Records for this exercise:

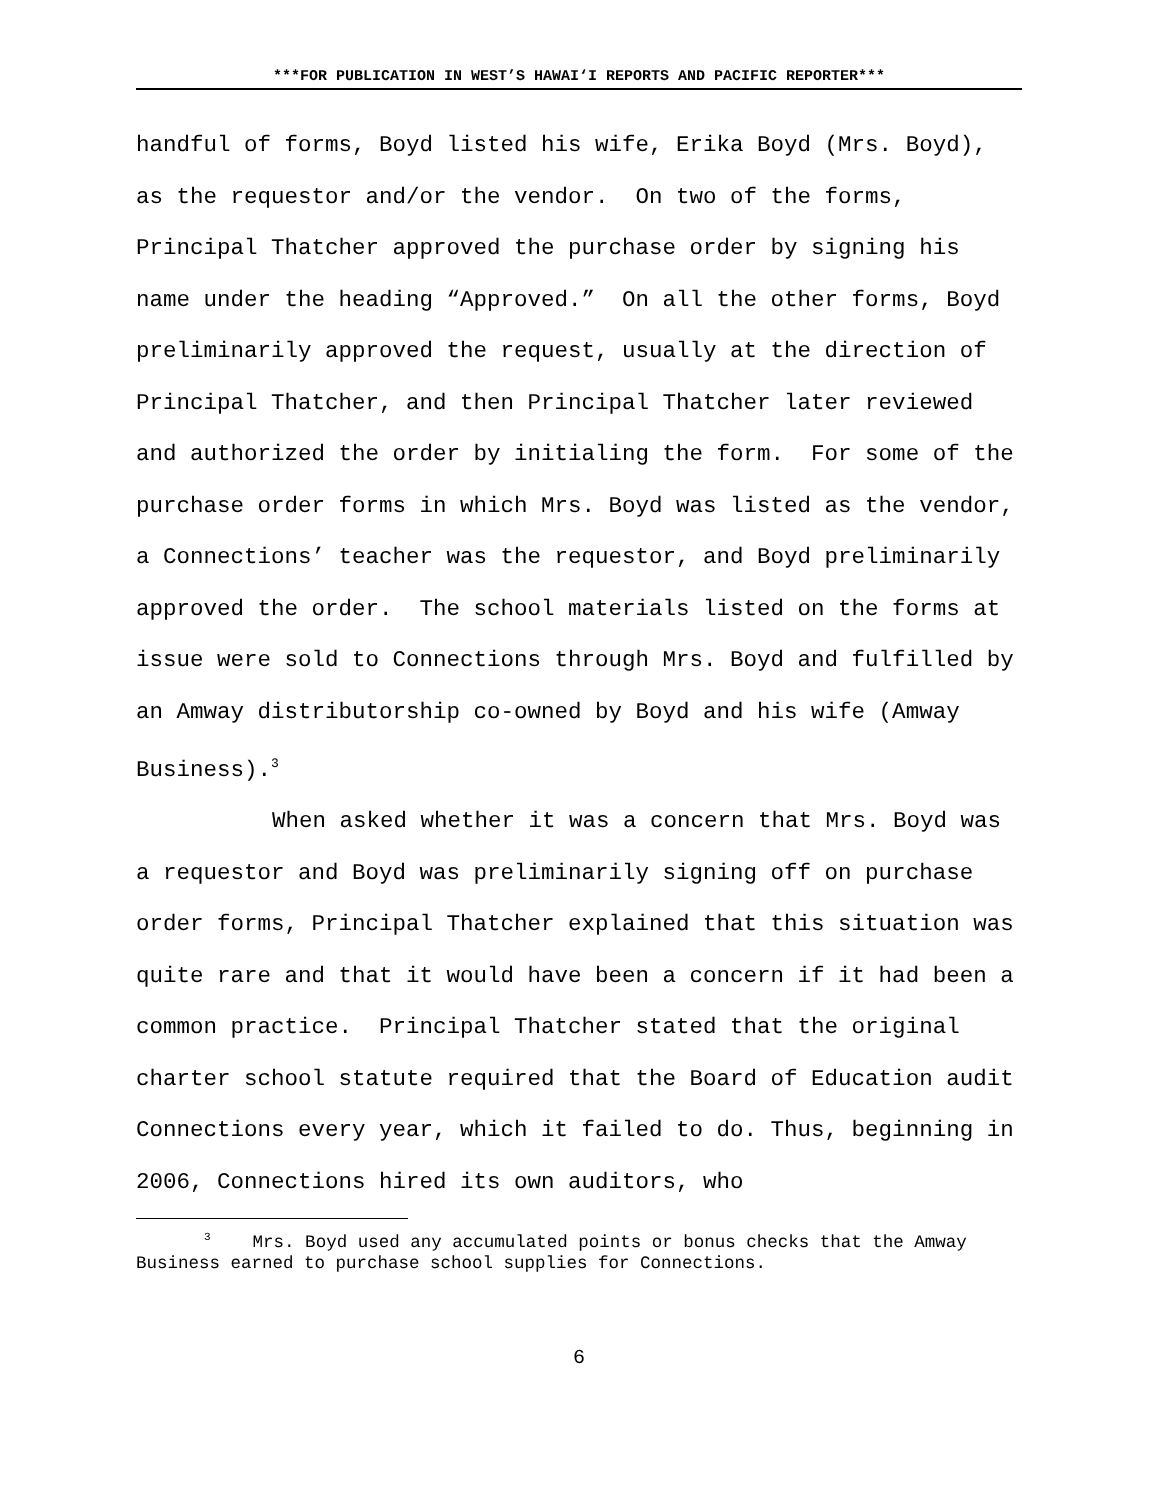***FOR PUBLICATION IN WEST’S HAWAI‘I REPORTS AND PACIFIC REPORTER***
handful of forms, Boyd listed his wife, Erika Boyd (Mrs. Boyd), as the requestor and/or the vendor. On two of the forms, Principal Thatcher approved the purchase order by signing his name under the heading “Approved.” On all the other forms, Boyd preliminarily approved the request, usually at the direction of Principal Thatcher, and then Principal Thatcher later reviewed and authorized the order by initialing the form. For some of the purchase order forms in which Mrs. Boyd was listed as the vendor, a Connections’ teacher was the requestor, and Boyd preliminarily approved the order. The school materials listed on the forms at issue were sold to Connections through Mrs. Boyd and fulfilled by an Amway distributorship co-owned by Boyd and his wife (Amway Business).<sup>3</sup>
When asked whether it was a concern that Mrs. Boyd was a requestor and Boyd was preliminarily signing off on purchase order forms, Principal Thatcher explained that this situation was quite rare and that it would have been a concern if it had been a common practice. Principal Thatcher stated that the original charter school statute required that the Board of Education audit Connections every year, which it failed to do. Thus, beginning in 2006, Connections hired its own auditors, who
<sup>3</sup> Mrs. Boyd used any accumulated points or bonus checks that the Amway Business earned to purchase school supplies for Connections.
6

Task requirements: In your copy of the records above, include no pictures and match every line exactly.

Answer box:
***FOR PUBLICATION IN WEST’S HAWAI‘I REPORTS AND PACIFIC REPORTER***
handful of forms, Boyd listed his wife, Erika Boyd (Mrs. Boyd), as the requestor and/or the vendor. On two of the forms, Principal Thatcher approved the purchase order by signing his name under the heading “Approved.” On all the other forms, Boyd preliminarily approved the request, usually at the direction of Principal Thatcher, and then Principal Thatcher later reviewed and authorized the order by initialing the form. For some of the purchase order forms in which Mrs. Boyd was listed as the vendor, a Connections’ teacher was the requestor, and Boyd preliminarily approved the order. The school materials listed on the forms at issue were sold to Connections through Mrs. Boyd and fulfilled by an Amway distributorship co-owned by Boyd and his wife (Amway Business).<sup>3</sup>
When asked whether it was a concern that Mrs. Boyd was a requestor and Boyd was preliminarily signing off on purchase order forms, Principal Thatcher explained that this situation was quite rare and that it would have been a concern if it had been a common practice. Principal Thatcher stated that the original charter school statute required that the Board of Education audit Connections every year, which it failed to do. Thus, beginning in 2006, Connections hired its own auditors, who
<sup>3</sup> Mrs. Boyd used any accumulated points or bonus checks that the Amway Business earned to purchase school supplies for Connections.
6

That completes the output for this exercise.